Task instructions:
Find every line in the data that contains the word "bold". Return each of those lines.

Saved data entries
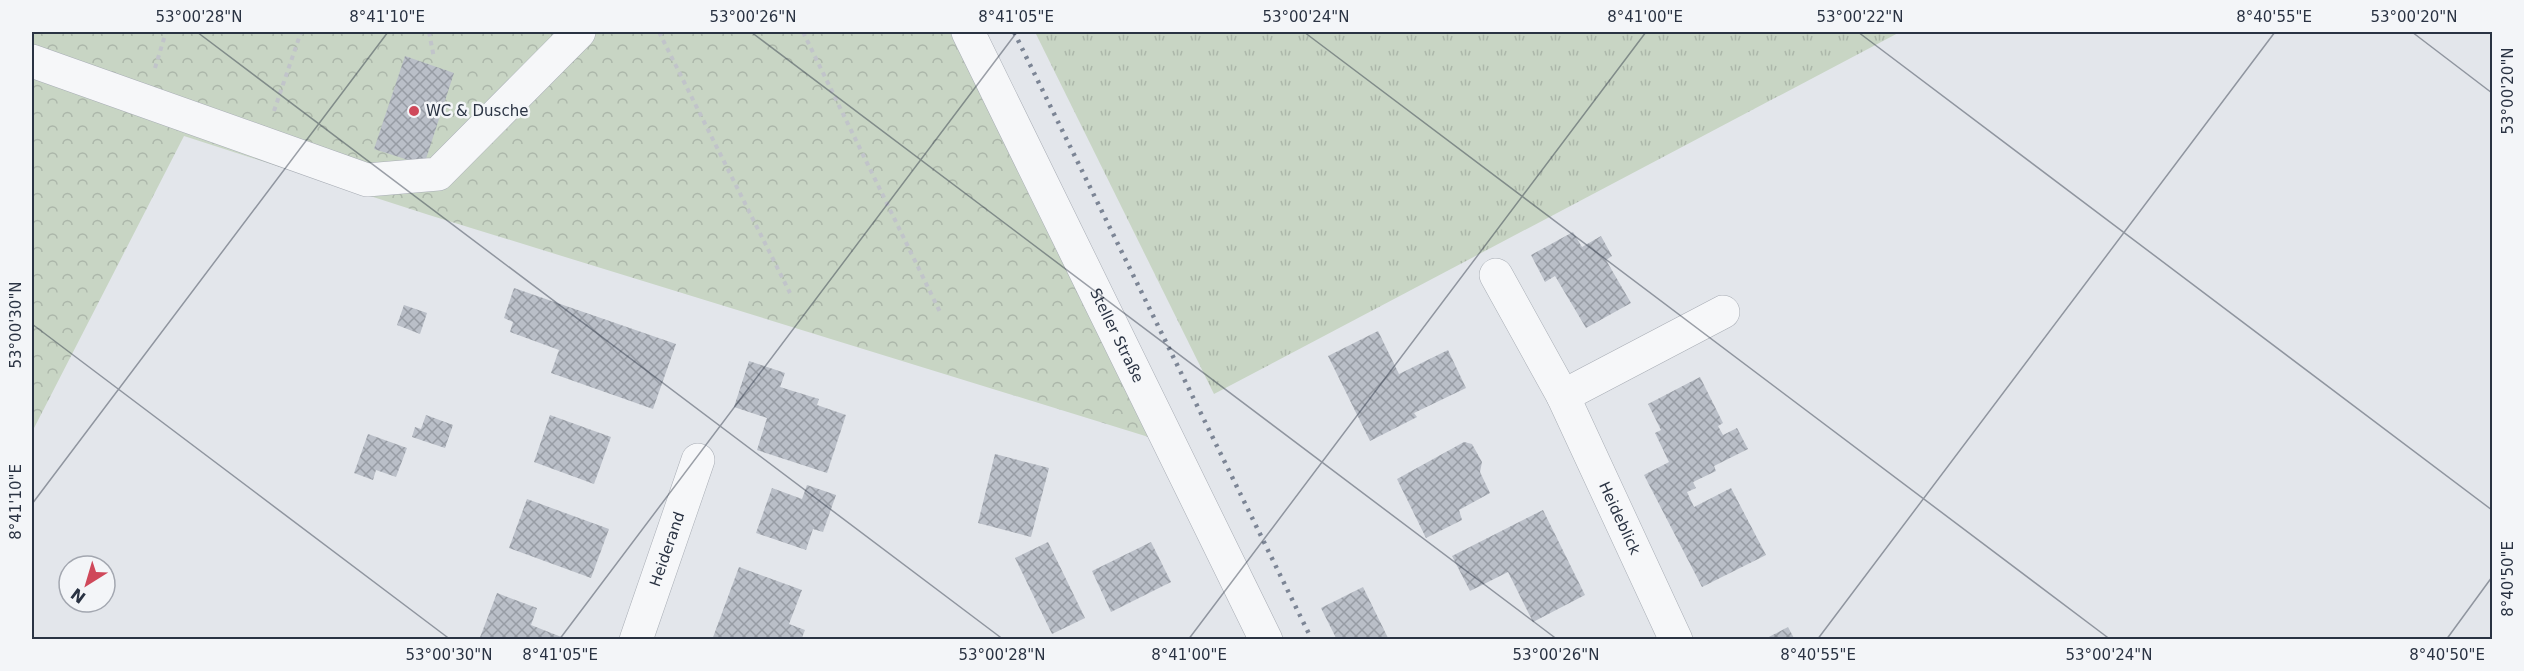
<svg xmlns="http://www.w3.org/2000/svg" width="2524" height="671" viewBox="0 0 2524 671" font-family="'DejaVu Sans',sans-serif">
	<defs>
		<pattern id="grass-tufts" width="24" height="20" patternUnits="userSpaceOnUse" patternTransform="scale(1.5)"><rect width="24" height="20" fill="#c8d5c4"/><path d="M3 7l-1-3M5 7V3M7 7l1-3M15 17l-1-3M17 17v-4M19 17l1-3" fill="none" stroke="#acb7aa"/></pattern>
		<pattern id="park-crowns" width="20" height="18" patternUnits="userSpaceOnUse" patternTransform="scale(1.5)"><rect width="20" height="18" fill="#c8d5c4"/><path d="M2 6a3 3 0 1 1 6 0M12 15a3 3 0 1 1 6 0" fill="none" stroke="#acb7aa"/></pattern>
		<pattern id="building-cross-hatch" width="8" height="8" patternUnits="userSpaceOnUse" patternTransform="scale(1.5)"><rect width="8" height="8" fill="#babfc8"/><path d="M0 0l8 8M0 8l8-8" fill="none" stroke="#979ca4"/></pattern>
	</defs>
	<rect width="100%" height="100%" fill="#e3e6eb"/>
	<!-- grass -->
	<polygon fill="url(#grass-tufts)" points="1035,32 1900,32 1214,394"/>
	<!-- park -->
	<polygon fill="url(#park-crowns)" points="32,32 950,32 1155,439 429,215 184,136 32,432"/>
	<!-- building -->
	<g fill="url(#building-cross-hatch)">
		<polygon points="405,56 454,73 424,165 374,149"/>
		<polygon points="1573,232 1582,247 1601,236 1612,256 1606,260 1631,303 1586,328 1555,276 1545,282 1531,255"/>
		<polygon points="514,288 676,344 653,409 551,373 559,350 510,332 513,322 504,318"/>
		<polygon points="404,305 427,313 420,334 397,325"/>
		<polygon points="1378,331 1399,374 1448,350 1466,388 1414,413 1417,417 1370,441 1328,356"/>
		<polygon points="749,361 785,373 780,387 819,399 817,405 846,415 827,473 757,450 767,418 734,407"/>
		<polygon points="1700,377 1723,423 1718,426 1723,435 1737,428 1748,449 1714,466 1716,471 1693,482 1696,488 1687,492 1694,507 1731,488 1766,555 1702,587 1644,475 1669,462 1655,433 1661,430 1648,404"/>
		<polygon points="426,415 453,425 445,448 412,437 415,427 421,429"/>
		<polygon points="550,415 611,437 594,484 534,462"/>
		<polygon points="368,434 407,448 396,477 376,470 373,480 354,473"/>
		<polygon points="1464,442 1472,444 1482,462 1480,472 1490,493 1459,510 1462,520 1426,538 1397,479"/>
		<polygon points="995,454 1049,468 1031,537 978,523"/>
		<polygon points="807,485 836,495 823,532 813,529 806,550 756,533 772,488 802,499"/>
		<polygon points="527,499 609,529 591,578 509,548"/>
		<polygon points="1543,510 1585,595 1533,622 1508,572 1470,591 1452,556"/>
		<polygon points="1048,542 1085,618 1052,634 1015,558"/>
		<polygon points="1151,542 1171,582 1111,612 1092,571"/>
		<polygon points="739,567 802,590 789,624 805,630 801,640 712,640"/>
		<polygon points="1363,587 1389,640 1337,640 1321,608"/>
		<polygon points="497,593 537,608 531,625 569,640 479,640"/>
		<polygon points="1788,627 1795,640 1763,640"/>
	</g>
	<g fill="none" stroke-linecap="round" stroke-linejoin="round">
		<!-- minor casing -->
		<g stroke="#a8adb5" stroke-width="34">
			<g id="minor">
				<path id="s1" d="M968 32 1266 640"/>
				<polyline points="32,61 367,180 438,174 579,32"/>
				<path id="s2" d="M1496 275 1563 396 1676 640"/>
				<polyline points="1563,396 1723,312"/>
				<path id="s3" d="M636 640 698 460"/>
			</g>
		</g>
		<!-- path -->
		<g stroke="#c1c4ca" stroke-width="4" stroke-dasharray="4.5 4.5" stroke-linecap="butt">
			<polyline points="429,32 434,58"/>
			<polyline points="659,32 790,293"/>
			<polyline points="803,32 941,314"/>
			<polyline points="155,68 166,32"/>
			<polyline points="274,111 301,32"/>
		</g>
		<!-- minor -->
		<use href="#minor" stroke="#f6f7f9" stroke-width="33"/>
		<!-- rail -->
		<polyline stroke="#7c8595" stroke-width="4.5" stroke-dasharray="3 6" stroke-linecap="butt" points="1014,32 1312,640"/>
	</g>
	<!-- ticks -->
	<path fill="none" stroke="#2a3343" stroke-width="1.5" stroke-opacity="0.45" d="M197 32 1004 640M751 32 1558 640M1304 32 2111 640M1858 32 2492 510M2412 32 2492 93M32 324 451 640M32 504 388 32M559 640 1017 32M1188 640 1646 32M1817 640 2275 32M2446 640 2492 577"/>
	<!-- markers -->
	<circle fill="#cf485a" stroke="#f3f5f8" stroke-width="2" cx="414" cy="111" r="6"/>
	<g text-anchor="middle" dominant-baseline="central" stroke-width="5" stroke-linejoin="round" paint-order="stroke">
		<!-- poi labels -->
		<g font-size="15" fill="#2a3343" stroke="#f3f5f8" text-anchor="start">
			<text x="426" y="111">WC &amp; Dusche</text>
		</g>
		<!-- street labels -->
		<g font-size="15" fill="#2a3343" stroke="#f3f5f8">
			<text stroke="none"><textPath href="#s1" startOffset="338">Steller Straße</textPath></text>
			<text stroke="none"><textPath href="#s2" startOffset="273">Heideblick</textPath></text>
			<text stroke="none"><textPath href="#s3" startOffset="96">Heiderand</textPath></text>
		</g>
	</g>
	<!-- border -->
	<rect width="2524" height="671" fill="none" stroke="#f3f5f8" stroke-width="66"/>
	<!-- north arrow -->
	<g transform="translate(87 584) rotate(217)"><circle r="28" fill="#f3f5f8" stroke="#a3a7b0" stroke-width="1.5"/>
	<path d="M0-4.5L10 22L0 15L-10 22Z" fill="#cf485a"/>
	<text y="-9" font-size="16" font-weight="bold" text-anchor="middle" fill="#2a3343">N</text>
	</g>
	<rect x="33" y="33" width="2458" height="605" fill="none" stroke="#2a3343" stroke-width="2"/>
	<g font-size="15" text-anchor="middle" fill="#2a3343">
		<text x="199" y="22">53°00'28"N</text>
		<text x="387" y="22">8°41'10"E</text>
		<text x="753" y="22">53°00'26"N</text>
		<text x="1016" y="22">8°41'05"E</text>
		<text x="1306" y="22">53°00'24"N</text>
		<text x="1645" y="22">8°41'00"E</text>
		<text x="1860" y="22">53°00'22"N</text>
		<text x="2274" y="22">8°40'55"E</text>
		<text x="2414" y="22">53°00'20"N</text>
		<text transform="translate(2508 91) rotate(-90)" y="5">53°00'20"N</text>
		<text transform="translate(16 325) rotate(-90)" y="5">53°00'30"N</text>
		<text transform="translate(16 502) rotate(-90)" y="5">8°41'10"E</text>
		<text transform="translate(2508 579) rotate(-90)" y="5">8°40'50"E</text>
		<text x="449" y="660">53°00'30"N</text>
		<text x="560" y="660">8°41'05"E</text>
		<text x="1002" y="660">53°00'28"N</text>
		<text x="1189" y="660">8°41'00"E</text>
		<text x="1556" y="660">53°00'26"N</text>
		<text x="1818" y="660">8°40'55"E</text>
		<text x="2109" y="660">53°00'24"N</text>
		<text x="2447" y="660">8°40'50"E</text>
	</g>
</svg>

==

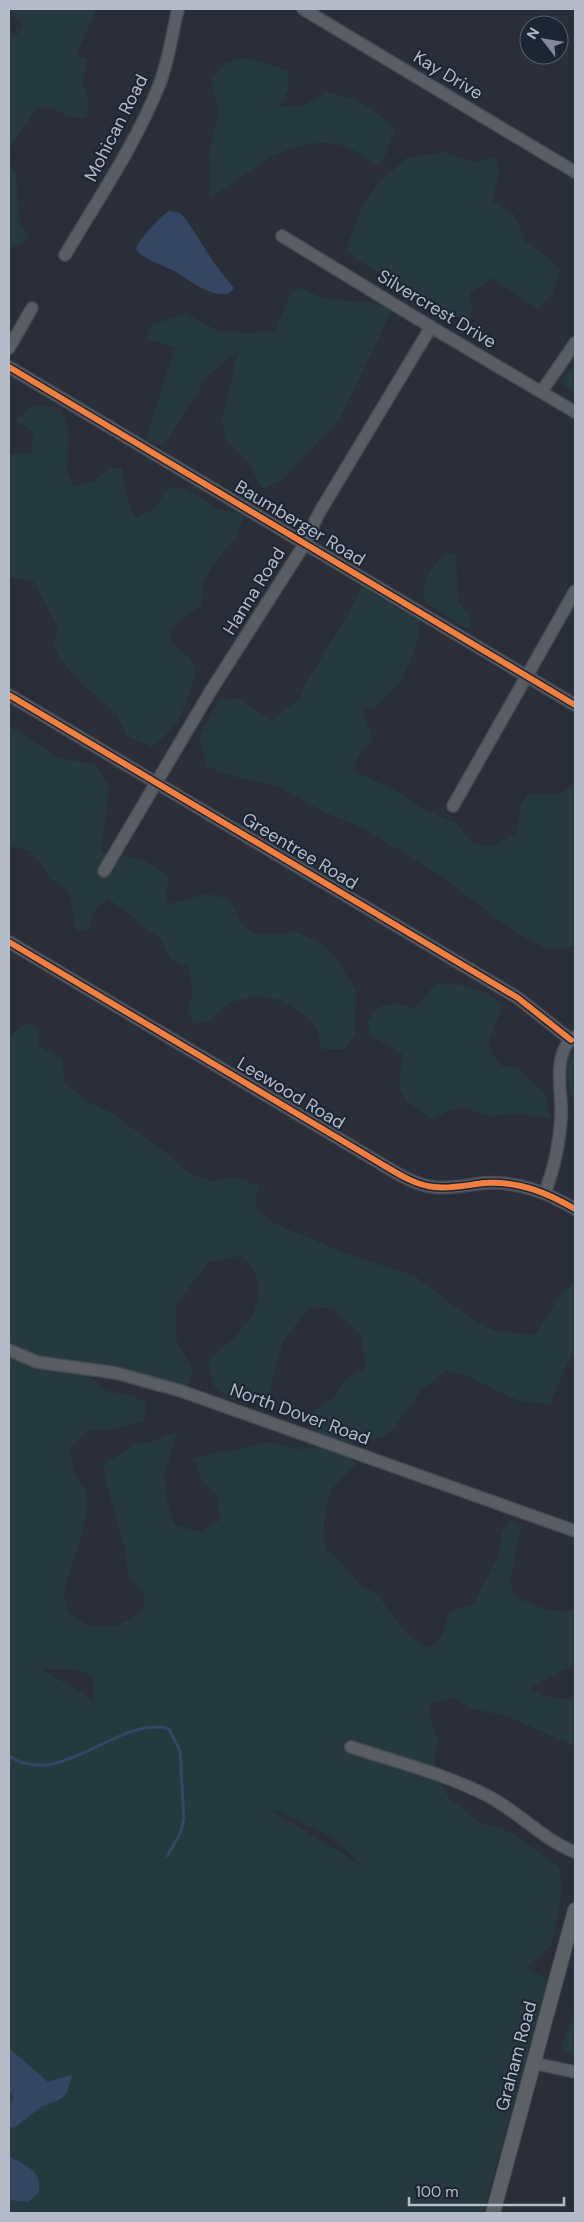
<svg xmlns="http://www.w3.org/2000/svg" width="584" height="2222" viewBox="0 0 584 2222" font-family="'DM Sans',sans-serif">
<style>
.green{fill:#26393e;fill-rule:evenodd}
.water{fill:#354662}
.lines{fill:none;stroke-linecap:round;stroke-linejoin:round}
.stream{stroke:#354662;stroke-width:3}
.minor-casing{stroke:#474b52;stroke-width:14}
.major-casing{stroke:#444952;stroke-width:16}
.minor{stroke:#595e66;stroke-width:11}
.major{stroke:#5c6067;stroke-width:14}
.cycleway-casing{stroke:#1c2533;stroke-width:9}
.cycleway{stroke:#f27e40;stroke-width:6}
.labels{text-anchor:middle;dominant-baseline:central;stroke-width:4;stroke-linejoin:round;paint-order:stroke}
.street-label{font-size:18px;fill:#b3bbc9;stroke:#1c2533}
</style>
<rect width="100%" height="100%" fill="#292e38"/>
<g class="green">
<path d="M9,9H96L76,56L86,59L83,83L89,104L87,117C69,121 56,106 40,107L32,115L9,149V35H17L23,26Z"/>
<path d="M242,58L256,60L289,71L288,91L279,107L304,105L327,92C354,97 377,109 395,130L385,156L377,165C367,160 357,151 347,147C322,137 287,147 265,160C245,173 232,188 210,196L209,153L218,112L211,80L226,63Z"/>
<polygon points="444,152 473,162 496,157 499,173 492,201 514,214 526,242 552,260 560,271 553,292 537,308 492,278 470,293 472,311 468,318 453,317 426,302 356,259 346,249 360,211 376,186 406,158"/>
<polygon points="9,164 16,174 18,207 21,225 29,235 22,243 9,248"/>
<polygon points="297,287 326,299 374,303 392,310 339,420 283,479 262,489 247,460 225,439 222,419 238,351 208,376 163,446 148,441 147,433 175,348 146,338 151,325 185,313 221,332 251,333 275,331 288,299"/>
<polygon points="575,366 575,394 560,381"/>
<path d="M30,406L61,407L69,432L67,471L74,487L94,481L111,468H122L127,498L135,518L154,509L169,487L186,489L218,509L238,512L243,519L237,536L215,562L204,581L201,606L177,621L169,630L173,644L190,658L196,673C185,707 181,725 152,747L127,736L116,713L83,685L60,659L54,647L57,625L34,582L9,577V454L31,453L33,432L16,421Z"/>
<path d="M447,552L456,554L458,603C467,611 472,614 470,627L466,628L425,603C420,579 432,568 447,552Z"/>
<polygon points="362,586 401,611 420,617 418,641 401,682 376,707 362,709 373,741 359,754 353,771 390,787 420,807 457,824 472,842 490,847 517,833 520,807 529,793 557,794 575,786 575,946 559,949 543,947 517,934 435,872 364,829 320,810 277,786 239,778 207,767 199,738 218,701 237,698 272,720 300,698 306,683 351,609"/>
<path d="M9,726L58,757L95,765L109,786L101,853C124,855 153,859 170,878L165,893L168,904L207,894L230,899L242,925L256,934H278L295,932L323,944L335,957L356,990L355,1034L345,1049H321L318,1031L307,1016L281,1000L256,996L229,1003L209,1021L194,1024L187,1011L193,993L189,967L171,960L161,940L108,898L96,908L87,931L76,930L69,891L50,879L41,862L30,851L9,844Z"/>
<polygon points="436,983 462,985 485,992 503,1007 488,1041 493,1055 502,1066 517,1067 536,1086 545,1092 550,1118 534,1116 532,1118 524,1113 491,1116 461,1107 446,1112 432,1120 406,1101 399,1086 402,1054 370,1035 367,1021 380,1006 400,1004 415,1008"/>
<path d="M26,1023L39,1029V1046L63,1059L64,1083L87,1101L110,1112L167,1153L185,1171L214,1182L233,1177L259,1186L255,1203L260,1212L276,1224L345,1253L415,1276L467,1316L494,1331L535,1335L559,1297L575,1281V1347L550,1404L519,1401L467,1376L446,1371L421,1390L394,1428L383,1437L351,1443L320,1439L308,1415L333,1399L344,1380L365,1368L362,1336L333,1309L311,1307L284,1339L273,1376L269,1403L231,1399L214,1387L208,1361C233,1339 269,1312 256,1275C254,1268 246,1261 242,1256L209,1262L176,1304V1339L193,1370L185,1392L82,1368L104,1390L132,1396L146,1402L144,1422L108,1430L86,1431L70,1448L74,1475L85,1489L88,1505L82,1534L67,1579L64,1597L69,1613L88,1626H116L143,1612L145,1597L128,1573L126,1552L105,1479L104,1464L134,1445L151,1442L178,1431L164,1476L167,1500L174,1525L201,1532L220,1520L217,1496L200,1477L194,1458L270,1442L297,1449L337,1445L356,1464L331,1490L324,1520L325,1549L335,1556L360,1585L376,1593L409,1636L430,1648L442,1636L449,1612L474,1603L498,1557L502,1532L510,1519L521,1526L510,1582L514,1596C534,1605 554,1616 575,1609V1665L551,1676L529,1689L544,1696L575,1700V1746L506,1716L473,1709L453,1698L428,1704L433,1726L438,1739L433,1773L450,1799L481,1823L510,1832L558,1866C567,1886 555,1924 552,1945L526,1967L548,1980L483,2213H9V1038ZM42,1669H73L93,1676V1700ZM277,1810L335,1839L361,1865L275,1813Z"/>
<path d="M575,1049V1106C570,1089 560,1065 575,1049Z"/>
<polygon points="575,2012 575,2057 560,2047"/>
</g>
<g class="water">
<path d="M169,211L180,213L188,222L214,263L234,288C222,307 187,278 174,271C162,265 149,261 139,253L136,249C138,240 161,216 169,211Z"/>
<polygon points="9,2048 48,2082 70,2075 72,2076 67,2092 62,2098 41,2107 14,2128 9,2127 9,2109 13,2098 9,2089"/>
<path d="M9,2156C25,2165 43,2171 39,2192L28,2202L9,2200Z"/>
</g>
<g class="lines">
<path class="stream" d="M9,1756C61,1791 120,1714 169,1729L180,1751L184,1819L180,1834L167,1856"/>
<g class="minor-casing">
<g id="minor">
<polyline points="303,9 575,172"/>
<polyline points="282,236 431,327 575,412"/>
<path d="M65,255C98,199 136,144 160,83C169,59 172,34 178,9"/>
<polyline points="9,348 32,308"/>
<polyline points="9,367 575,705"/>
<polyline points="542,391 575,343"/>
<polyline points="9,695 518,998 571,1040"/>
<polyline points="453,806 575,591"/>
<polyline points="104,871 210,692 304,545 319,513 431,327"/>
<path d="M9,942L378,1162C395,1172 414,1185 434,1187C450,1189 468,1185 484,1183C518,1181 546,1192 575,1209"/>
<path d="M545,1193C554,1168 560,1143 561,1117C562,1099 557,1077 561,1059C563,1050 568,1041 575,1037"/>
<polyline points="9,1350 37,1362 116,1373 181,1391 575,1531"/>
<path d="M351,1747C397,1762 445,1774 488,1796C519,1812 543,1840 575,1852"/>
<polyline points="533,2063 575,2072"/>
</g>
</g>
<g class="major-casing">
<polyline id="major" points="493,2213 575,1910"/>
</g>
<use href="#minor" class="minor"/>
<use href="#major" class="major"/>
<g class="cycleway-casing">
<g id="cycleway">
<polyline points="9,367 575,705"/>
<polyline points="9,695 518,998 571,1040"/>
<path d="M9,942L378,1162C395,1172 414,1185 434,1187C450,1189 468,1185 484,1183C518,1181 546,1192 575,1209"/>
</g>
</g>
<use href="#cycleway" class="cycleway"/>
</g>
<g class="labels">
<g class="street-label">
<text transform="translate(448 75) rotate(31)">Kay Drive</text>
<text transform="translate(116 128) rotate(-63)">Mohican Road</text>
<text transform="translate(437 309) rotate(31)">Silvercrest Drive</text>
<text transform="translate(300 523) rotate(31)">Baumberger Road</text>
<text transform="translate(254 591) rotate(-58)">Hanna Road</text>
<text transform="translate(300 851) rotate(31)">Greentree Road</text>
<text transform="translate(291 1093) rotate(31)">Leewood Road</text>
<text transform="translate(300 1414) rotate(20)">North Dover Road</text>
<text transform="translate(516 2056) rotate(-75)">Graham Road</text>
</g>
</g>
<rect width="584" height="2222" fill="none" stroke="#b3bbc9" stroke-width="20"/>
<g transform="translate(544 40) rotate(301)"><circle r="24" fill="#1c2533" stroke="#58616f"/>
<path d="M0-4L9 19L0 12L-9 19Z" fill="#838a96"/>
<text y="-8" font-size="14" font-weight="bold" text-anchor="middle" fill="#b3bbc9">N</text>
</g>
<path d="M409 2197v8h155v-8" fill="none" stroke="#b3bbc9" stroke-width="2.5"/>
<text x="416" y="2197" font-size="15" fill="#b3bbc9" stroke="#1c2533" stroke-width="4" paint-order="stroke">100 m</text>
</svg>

Exercise answer:
	<text y="-9" font-size="16" font-weight="bold" text-anchor="middle" fill="#2a3343">N</text>
<text y="-8" font-size="14" font-weight="bold" text-anchor="middle" fill="#b3bbc9">N</text>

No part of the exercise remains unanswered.